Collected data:
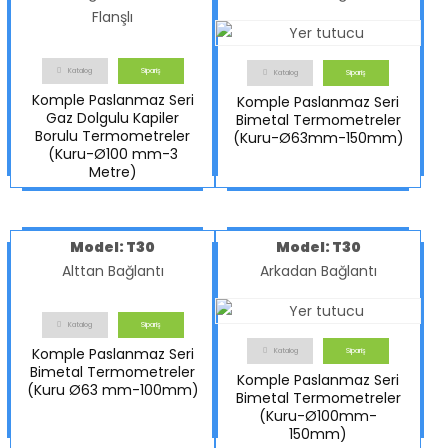
Flanşlı
Katalog
Sipariş
Katalog
Sipariş
Komple Paslanmaz Seri
Komple Paslanmaz Seri
Gaz Dolgulu Kapiler
Bimetal Termometreler
Borulu Termometreler
(Kuru-Ø63mm-150mm)
(Kuru-Ø100 mm-3
Metre)
Model: T30
Model: T30
Alttan Bağlantı
Arkadan Bağlantı
Katalog
Sipariş
Komple Paslanmaz Seri
Katalog
Sipariş
Bimetal Termometreler
Komple Paslanmaz Seri
(Kuru Ø63 mm-100mm)
Bimetal Termometreler
(Kuru-Ø100mm-
150mm)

What needs to be done:
Write out, word for word, the lines from the one containing "(Kuru Ø63 mm-100mm)" through the end of the records, with no other lines.

Response to this task:
(Kuru Ø63 mm-100mm)
Bimetal Termometreler
(Kuru-Ø100mm-
150mm)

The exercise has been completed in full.